Does a Semaphore Signal Operation Completely Drain a Queue?

The specification goes like this in chapter 7.4.1. Semaphore Signaling:

The first synchronization scope includes every command submitted in the same batch. In the case of vkQueueSubmit2, the first synchronization scope is limited to the pipeline stage specified by VkSemaphoreSubmitInfo::stageMask . Semaphore signal operations that are defined by vkQueueSubmit or vkQueueSubmit2 additionally include all commands that occur earlier in submission order. Semaphore signal operations that are defined by vkQueueSubmit or vkQueueBindSparse additionally include in the first synchronization scope any semaphore and fence signal operations that occur earlier in signal operation order.

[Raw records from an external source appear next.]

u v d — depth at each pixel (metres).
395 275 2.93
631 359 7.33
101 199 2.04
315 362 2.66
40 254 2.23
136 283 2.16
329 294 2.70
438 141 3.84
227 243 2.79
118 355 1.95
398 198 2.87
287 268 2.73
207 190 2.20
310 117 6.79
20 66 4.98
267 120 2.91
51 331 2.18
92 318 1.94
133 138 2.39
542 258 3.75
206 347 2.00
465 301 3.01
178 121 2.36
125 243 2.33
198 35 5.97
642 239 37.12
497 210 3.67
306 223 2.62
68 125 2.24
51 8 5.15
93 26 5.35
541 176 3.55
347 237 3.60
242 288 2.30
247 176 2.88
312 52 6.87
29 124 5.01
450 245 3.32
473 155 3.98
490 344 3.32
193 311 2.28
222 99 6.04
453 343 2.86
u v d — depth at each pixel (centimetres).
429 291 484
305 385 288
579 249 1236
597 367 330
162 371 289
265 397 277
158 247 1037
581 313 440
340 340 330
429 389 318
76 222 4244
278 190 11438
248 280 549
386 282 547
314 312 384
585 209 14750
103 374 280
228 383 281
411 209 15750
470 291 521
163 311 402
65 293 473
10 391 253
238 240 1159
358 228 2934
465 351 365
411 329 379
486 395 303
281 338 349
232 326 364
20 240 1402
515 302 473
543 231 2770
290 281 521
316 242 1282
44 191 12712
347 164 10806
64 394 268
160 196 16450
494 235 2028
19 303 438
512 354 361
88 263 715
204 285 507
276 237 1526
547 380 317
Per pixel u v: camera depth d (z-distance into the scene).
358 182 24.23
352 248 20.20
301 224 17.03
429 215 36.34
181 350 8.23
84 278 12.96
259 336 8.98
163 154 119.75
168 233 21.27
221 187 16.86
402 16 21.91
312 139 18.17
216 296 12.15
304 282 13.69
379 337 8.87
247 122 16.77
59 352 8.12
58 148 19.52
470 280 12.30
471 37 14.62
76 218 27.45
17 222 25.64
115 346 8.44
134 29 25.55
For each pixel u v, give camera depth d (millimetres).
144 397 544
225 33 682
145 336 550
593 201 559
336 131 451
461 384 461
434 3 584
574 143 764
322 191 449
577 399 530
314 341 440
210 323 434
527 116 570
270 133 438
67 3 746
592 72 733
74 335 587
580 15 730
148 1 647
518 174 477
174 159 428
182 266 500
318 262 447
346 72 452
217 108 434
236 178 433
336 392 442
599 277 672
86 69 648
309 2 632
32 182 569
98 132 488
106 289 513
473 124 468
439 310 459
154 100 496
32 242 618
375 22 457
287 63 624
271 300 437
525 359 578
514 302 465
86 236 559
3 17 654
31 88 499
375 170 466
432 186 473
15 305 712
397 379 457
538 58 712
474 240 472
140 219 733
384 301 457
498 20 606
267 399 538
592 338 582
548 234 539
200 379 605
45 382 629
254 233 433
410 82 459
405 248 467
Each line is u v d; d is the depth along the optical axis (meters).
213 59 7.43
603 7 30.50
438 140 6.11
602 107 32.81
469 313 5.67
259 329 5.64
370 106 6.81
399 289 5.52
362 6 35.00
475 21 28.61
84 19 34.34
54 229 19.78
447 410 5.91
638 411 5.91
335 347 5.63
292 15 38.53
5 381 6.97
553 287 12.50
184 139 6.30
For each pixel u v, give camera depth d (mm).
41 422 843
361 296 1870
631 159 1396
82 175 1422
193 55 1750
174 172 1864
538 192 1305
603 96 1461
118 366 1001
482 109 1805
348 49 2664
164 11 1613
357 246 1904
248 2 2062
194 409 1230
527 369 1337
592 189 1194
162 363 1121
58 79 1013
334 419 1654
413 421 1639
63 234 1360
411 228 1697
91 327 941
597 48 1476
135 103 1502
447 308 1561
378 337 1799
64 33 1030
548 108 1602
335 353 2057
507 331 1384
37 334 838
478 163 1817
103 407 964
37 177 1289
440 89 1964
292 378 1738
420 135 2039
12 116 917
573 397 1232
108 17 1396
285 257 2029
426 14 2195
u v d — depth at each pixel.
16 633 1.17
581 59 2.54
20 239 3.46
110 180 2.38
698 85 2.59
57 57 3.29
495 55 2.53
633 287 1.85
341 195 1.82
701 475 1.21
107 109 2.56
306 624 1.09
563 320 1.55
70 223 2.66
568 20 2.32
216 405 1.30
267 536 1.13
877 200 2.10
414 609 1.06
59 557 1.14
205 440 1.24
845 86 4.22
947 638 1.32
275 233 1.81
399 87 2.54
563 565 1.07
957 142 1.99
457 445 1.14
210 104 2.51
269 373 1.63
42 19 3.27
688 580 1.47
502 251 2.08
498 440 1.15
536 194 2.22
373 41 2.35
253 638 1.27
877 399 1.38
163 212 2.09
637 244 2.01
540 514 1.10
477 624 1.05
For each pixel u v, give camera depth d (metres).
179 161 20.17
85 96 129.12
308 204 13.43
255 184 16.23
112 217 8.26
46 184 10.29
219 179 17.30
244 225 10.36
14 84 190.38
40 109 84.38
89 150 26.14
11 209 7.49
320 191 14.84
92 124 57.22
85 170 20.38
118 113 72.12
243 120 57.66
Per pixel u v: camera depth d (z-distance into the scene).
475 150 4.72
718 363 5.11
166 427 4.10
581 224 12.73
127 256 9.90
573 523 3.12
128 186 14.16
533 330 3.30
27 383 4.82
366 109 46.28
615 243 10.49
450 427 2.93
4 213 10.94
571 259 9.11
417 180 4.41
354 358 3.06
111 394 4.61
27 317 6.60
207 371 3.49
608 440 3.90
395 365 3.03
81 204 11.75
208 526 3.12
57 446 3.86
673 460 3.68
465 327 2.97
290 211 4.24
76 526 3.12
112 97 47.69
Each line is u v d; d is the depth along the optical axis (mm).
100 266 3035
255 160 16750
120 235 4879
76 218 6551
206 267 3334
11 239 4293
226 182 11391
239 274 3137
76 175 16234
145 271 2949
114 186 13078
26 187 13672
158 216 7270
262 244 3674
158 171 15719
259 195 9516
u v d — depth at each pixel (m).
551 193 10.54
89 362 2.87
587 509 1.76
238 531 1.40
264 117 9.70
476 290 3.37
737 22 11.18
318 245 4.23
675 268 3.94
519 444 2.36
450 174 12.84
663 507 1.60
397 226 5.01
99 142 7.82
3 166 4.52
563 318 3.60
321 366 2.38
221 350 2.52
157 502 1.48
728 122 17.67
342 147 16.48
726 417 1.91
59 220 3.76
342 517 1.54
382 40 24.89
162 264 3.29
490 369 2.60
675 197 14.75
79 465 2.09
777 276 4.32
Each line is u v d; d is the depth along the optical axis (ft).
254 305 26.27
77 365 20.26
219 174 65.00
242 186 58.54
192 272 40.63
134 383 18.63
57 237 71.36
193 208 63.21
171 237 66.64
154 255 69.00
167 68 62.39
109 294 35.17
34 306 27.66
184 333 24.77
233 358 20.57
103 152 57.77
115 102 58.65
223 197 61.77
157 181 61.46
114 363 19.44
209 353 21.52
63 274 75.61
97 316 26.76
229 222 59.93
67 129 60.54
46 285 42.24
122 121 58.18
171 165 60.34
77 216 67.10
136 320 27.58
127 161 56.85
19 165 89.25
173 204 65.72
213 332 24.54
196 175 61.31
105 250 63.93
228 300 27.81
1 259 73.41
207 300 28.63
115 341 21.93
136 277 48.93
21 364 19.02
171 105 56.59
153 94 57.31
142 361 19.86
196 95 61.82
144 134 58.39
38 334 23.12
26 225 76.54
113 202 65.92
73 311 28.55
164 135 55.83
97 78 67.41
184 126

Paraphrased, I read this like follows:

  • The whole batch must finish execution before the semaphore is signaled (okay, that’s totally expected).
  • Every command that has ever been submitted to the same queue earlier (i.e., including every command not included in the current batch) must finish execution before the semaphore is signaled.
  • Every semaphore signal or fence signal (even if it refers to totally different semaphores/fences than used in the current batch) must have been signaled before any semaphore of the current batch is signaled.

Did I get this right?
If I did, that means that semaphores employ very heavy synchronization, because a semaphore is not allowed to be signaled if there are still any previous commands executing (from previous submissions, even if they are totally unrelated).

If I got it right, I guess the only way to support more parallelization is to use multiple queues, right?

It is also stated in chapter 3.2.1. Queue Operation:

Before a fence or semaphore is signaled, it is guaranteed that any previously submitted queue operations have completed execution, and that memory writes from those queue operations are available to future queue operations. Waiting on a signaled semaphore or fence guarantees that previous writes that are available are also visible to subsequent commands.

So, I guess I got it right.

The requirement that each and every previously submitted command must have completed execution and that there cannot be parallelization of work w.r.t. a totally unrelated set of commands seemed just a bit too heavy to me. But looks like this is how it is.

vkQueueSubmit2 allows semaphore signaling to be scoped with a stage mask, but otherwise, yes.

That doesn’t make sense. I mean yes, they are “heavy” in the sense that they don’t specify a stage mask (though again, vkQueueSubmit2 allows such a thing). But events and pipeline barriers also wait for the execution of commands from previous submissions to reach their stage mask too.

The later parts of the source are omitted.